#### Extracted text:
+ + + +

Deficiency in Meeting Minimum Direct Care Hours
Penalty
Summary
The facility failed to meet the state-mandated minimum of 3.20 hours of direct nursing care per resident per day on three specific dates. On December 20 and 21, 2024, the facility provided 3.15 and 3.14 hours of direct care per resident, respectively. Additionally, on March 16, 2025, the facility provided only 2.81 hours of direct care per resident. These deficiencies were identified through a review of staffing information provided by the facility for the periods of December 16 - 22, 2024, and March 13 - 19, 2025. The Nursing Home Administrator confirmed the shortfall in direct care hours during an interview on March 20, 2025.

+ + + +

#### Questions to answer:
1: Decide whether each statement agrees with the deficiency summary, answering yes or no and quoting the words that settle it: (a) The required minimum is 3.20 hours of direct nursing care per resident per day. (b) On December 21, 2024, the facility provided 3.15 hours of direct care per resident. (c) The shortfall was confirmed in an interview on March 20, 2025.
2: Carry on the deficiency summary from its last sentence.

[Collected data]
+ + + +

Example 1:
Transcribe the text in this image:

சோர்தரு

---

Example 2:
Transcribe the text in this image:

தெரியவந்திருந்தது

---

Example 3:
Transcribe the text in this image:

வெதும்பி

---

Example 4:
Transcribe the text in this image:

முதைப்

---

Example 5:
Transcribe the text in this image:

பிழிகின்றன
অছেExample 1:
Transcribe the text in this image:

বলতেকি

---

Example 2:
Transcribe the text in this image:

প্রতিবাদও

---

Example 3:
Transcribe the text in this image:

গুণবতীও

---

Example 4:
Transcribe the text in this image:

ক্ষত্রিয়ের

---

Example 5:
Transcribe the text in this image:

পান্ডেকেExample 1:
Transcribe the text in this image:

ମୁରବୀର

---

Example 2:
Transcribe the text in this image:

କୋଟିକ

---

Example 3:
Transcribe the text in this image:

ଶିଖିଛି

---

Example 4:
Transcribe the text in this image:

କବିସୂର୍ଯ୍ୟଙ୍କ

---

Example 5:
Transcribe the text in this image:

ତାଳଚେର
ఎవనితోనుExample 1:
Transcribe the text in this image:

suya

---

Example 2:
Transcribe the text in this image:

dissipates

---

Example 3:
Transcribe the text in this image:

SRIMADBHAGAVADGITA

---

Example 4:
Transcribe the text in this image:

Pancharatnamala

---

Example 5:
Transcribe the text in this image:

+ + + +

#### Activity answers:
1:
(a) Yes: "the state-mandated minimum of 3.20 hours of direct nursing care per resident per day"
(b) No: "On December 20 and 21, 2024, the facility provided 3.15 and 3.14 hours of direct care per resident, respectively."
(c) Yes: "The Nursing Home Administrator confirmed the shortfall in direct care hours during an interview on March 20, 2025."

2:
Plan Of Correction
This provided submits the following plan of correction in good faith and to comply with Federal regulations. This plan is not an admission of wrongdoing nor does it reflect agreement with the facts and conclusions stated in the statement of deficiencies. 1. Staffing PPD for December 20th and 21st, 2024; March 16th, 2025 were under the minimum staffing PPD of 3.20. The facility has robust retention and recruitment activities in place. Nursing leadership did all things reasonably possible to meet the required PPD through bonuses, day off on another day, split shifts, extra day pay. All unscheduled staff were contacted and supplemental staffing were contacted to send replacement staff with little avail. Ancillary staff were available and assisted in various tasks such as call bell attendant, delivery and removal of meal trays, delivery of water, bed making and performance of other tasks within their scope of practice. There were no negative outcomes to residents. The facility will continue to ensure schedule reflects the required PPD and address call offs. Staff and supplemental staffing have been reminded of the importance of them reporting to work as assigned. 2. No residents were affected. 3. To prevent this from reoccurring, the NHA/designee completed education with the staffing coordinators to schedule the staffing for 3.20 and above to maintain required PPD. Nursing supervisors will be educated to make phone calls to replace call offs and no shows. 4. To monitor and maintain ongoing compliance, the DON/designee will audit 5 schedules weekly x 2 Weeks to ensure staffing PPD is 3.20 or above. Audit results will be reviewed with QAPI Committee meeting monthly to determine the need for further audits.